Art. 18 – Justicia en un plazo razonable.

La relación entre el artículo 18 y los artículos 119, 223, 265, 334 y 335 del Código Procesal Penal Federal (CPPF) configura un sistema integral de límites temporales diseñado para operativizar la garantía constitucional de ser juzgado en un plazo razonable.

Esta vinculación se articula a través de las siguientes dimensiones:

1. El mandato general y la responsabilidad funcional (Art. 18)

El artículo 18 establece el principio rector: toda persona tiene derecho a una decisión judicial definitiva en tiempo razonable. Para asegurar su cumplimiento, este artículo impone una sanción administrativa severa: el retardo reiterado constituye falta grave y causal de mal desempeño para los magistrados. Esta amenaza de sanción se replica específicamente en los artículos que regulan las etapas y la duración total del proceso.

2. Los límites temporales del proceso (Arts. 119 y 265)

Estos artículos fijan los «techos» temporales que dan contenido al concepto de plazo razonable del artículo 18:

  • Duración máxima de la etapa preparatoria (Art. 265): La investigación debe concluir en un máximo de un año desde su formalización. El incumplimiento de este plazo es, específicamente, una falta grave para el fiscal.
  • Duración máxima de todo el proceso (Art. 119): Sin perjuicio de los plazos de cada etapa, el proceso completo no puede exceder los tres años desde la formalización de la investigación. Al igual que el artículo 18, el artículo 119 estipula que el incumplimiento de este plazo total hace incurrir al juez y al fiscal en causal de mal desempeño.

3. Celeridad en medidas de coerción (Art. 223)

Cuando la libertad personal está en juego, el «plazo razonable» del artículo 18 se vuelve mucho más exigente. El artículo 223 establece que los requerimientos de medidas de coerción deben decidirse en audiencia bajo el principio de celeridad. Específicamente, si el imputado está detenido, la audiencia debe realizarse en un máximo de 72 horas, y las resoluciones que impongan o rechacen la prisión preventiva deben ser revisables en ese mismo lapso.
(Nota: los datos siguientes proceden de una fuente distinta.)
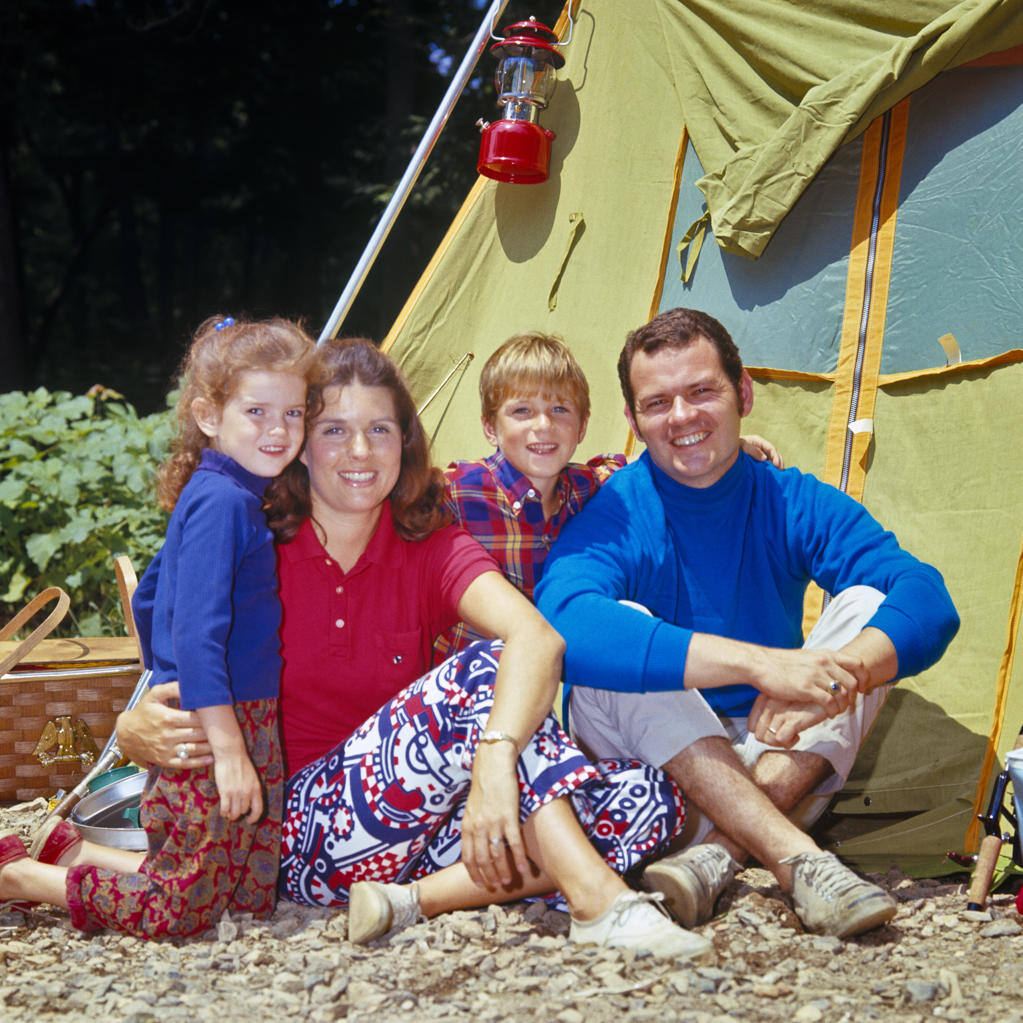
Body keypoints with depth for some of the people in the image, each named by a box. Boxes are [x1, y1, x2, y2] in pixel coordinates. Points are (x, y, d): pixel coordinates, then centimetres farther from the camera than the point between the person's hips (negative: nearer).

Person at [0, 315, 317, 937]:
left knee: (257, 894, 14)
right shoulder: (222, 502, -18)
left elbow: (148, 600, 22)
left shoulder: (210, 497, 12)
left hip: (250, 720, 10)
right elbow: (196, 634, -24)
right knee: (178, 913, -2)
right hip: (208, 728, -10)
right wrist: (229, 748, -25)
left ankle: (72, 849, 22)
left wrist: (169, 687, 30)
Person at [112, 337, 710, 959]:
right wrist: (144, 733, -32)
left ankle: (413, 899, -24)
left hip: (408, 829, 4)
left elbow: (537, 638, -21)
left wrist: (496, 761, -42)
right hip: (300, 831, -4)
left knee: (646, 803, -16)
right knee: (480, 677, -27)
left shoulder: (432, 550, 1)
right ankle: (601, 904, -35)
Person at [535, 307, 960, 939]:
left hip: (776, 769, 3)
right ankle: (800, 862, -41)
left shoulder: (798, 505, -6)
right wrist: (758, 662, -46)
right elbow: (563, 624, -40)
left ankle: (719, 855, -31)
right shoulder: (610, 517, -16)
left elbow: (930, 603, -20)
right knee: (622, 630, -30)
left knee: (869, 604, -17)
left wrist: (835, 678, -42)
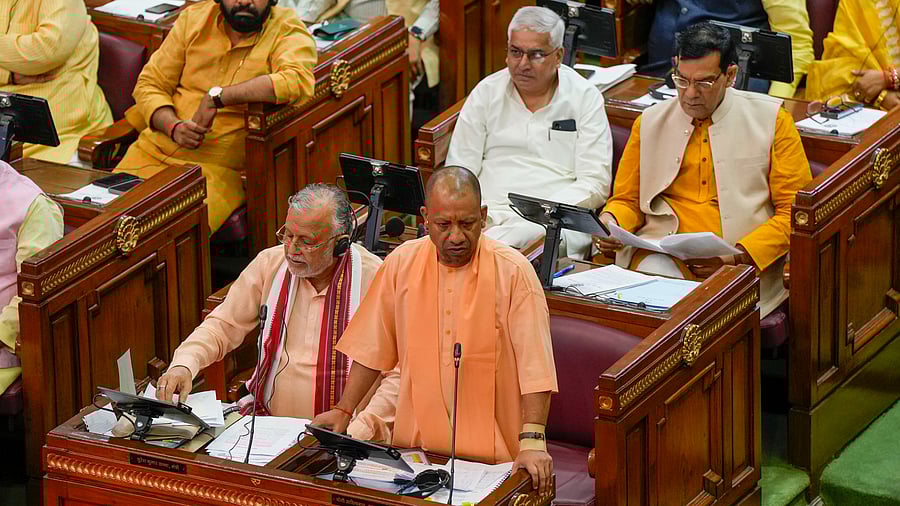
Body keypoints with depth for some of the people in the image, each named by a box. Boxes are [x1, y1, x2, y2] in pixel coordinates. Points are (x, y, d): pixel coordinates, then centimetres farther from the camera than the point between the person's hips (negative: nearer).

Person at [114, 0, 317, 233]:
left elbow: (298, 80, -26)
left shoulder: (287, 31, -3)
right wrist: (173, 127, -10)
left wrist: (217, 96, -22)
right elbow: (149, 85, 12)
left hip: (218, 167, -5)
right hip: (153, 151, 5)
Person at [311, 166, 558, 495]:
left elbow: (535, 365, -10)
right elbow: (373, 347, 14)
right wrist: (344, 410, 12)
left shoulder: (513, 272, -6)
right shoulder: (402, 263, 4)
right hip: (416, 446, 3)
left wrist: (532, 440, -18)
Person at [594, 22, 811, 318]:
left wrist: (740, 256, -11)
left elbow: (796, 212, 4)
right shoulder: (650, 123, 15)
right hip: (662, 255, 2)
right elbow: (627, 201, 22)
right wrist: (610, 222, -4)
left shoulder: (771, 120, 6)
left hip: (745, 264, -2)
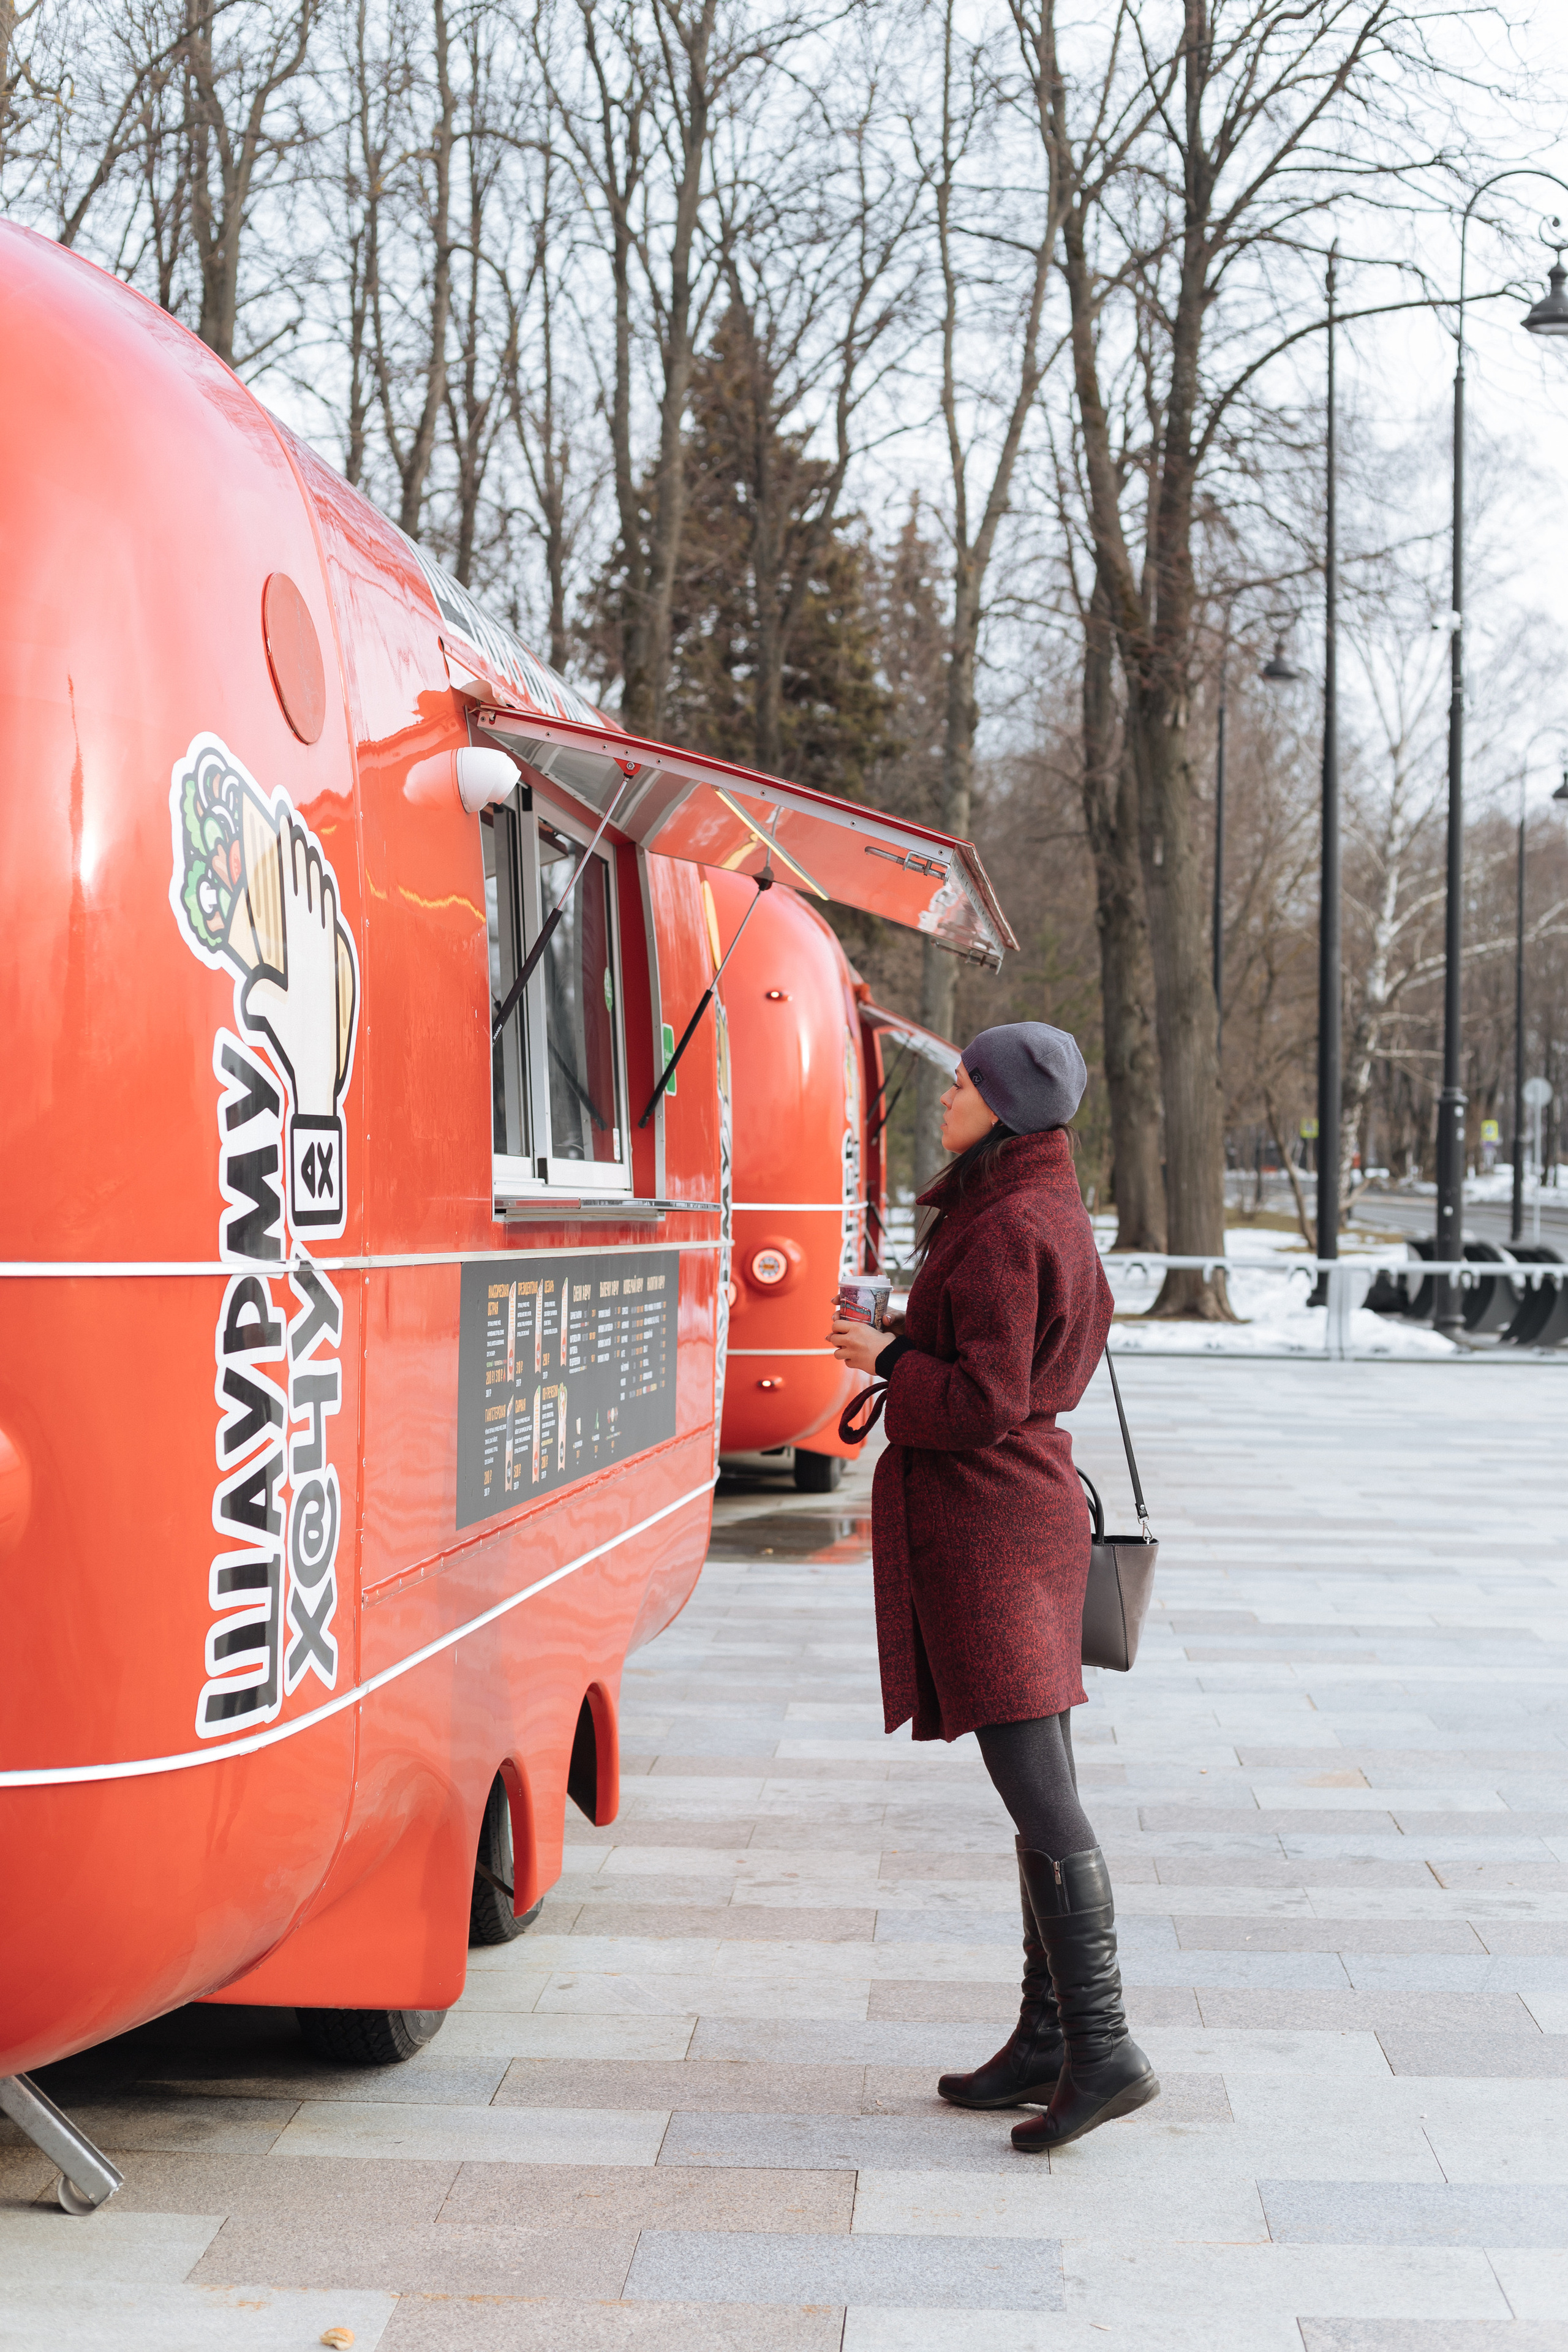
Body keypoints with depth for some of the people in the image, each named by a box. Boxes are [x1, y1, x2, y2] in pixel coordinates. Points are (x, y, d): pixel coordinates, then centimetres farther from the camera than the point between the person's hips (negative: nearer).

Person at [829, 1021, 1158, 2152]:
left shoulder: (1005, 1231, -16)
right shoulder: (1058, 1212, 14)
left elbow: (987, 1402, -21)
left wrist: (885, 1357, -6)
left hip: (985, 1524, -10)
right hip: (1036, 1502, 10)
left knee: (1037, 1792, -10)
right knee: (1043, 1785, 11)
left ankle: (1105, 2046, -8)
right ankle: (1048, 2038, 17)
4. La excepción: Procedimientos complejos (Arts. 334 y 335)

El código reconoce que la «razonabilidad» del plazo depende de la complejidad del caso. Por ello, el artículo 334 permite que, ante un elevado número de víctimas, imputados o casos de criminalidad organizada, se autorice la aplicación de plazos especiales. El artículo 335 redefine los límites del artículo 18 para estos escenarios:

  • La duración máxima del proceso se extiende a seis años (en lugar de tres).
  • La investigación preparatoria se extiende a dos años (en lugar de uno).
  • Los plazos para realizar actuaciones, celebrar audiencias, deliberar e interponer impugnaciones se duplican.

En resumen, mientras el artículo 18 consagra el derecho y la sanción general, los artículos 119, 265 y 223 definen los plazos ordinarios y urgentes, mientras que los artículos 334 y 335 adaptan esos límites a la realidad de investigaciones de alta complejidad para evitar que el rigor de los plazos frustre la justicia o vulnere las garantías.